Page Replacement in Operating System
When Replacement Algorithms
Similar problem in other parts of computer science
- The probability of evicted page to be referenced in near future should be minimum.- If new page is brought in, need to chose a page to evict.
- Don't want to evict heavily used pages
- If page has been written to, need to copy it to disk
- Otherwise, a good copy is on the disk => can write over it
Similar problem in other parts of computer science
- One or more cache (32 or 64 memory Blocks) of recently used memory blocks
- Web server: keeps heavily used web pages in the memory; when cache is full; evicts a page
- Which page to evict?
- Page replacement form same process or some other process?
→ Not recently used page replacement
→ First-in, first-out page replacement
→ Second chance page replacement
→ Clock page replacement
→ Least recently used page replacement
→ Working set page replacement
→ WS-Clock page replacement
Optimal Page Replacement :-
- Pick the one which will not used before the longest time (8 million vs 6 million instructions ?)
- Not possible unless know when pages will be referenced (run program on simulator, valid for one program and same data?)
- Used as ideal reference algorithm, but unrealizable!
Not recently used (NRU)
- Use R and M status bits must be updated on every memory reference.
- To be implemented in hardware
- If not in h/w simulate in OS with page fault?
- OS Periodically clear R bit to distinguish between page in use or not in use.
- Class 1: not referenced, modified
- Class 2: referenced, not modified
- Class 3: referenced, modified
- Pick lowest numbered non empty class page to evict
First In First Out (FIFO)
- OS maintains a list of all the pages in the memory.
- Keep list ordered by time (latest to arrive at the end of the list)
- On page fault, evict the oldest, i.e. head of the line
- Easy to implement
- Oldest might be most heavily used!

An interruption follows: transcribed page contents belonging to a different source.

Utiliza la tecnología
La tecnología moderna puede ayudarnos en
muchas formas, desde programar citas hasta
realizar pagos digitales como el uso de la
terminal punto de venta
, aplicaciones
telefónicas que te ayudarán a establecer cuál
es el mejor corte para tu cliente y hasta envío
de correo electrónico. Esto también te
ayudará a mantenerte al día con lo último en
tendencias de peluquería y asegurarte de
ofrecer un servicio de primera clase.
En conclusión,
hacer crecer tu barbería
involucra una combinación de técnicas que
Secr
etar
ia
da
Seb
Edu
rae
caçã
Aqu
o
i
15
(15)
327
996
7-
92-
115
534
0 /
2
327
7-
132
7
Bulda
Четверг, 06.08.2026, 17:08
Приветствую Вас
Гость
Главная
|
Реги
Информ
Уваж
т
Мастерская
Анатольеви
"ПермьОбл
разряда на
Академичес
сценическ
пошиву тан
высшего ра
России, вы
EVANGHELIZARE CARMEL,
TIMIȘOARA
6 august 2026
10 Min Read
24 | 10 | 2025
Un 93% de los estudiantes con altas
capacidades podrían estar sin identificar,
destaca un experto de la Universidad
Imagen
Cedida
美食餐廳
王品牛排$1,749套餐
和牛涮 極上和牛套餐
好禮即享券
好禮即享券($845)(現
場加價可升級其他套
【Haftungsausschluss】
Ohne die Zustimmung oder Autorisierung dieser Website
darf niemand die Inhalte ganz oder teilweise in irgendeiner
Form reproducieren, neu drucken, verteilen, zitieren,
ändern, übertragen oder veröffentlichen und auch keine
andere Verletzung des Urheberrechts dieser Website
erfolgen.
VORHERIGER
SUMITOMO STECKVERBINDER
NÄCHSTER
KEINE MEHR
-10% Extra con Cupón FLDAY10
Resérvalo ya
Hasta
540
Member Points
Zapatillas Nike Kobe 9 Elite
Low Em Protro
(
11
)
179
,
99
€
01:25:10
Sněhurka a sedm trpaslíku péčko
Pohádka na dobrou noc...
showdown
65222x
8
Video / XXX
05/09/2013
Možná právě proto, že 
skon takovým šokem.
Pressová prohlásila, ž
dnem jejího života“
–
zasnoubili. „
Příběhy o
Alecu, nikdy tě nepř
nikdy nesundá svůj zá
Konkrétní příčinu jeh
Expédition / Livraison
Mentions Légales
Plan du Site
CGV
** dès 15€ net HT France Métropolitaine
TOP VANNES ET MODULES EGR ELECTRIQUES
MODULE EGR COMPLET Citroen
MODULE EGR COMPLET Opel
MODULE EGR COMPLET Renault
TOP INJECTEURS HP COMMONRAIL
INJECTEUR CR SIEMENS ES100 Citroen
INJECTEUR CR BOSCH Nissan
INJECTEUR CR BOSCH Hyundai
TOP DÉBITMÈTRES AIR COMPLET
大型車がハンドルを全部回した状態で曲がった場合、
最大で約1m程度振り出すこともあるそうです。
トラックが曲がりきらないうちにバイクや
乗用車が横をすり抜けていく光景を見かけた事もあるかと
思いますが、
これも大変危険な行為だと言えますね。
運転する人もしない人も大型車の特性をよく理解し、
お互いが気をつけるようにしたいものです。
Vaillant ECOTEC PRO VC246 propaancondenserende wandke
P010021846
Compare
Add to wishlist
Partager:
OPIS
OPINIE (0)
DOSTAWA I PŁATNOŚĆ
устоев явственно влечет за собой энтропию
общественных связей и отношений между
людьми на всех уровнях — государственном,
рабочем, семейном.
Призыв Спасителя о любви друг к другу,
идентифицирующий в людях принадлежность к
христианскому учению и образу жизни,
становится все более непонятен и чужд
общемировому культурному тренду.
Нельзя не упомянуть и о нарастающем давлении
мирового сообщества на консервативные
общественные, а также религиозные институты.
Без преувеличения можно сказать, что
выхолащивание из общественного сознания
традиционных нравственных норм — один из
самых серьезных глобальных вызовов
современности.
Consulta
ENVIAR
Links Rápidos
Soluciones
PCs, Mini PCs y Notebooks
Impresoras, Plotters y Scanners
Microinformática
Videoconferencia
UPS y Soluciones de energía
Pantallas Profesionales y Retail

No knowledge of use is included in FIFO
Second Chance Algorithm :-
- Pages sorted in FIFO order by arrival time.
- Examine R bit of oldest page. If zero, evict. If one, put page at end of list and R is set to zero, update load time.
- If change value of R bit frequently, might still evict a heavily used page.
The Clock Page Replacement Algorithm
Clock
- Doesn't use age as a reason to evict page
- Faster-doesn't manipulate a list
- Doesn't distinguish between how long pages have not been referenced.
Least Recently Used (LRU)
- Page that have been used recently again. Converse is also true
- Page Fault; remove the page unused for longest time.Strategy called LRU.
- First Implementation; Maintain a linked list, whenever a page is referenced remove the page and insert it at the front, LRU page will be at the rear.
- Problem; very expensive to implement in h/w as well as in s/w.
- Could associate counters with each page and examine them but this is expensive.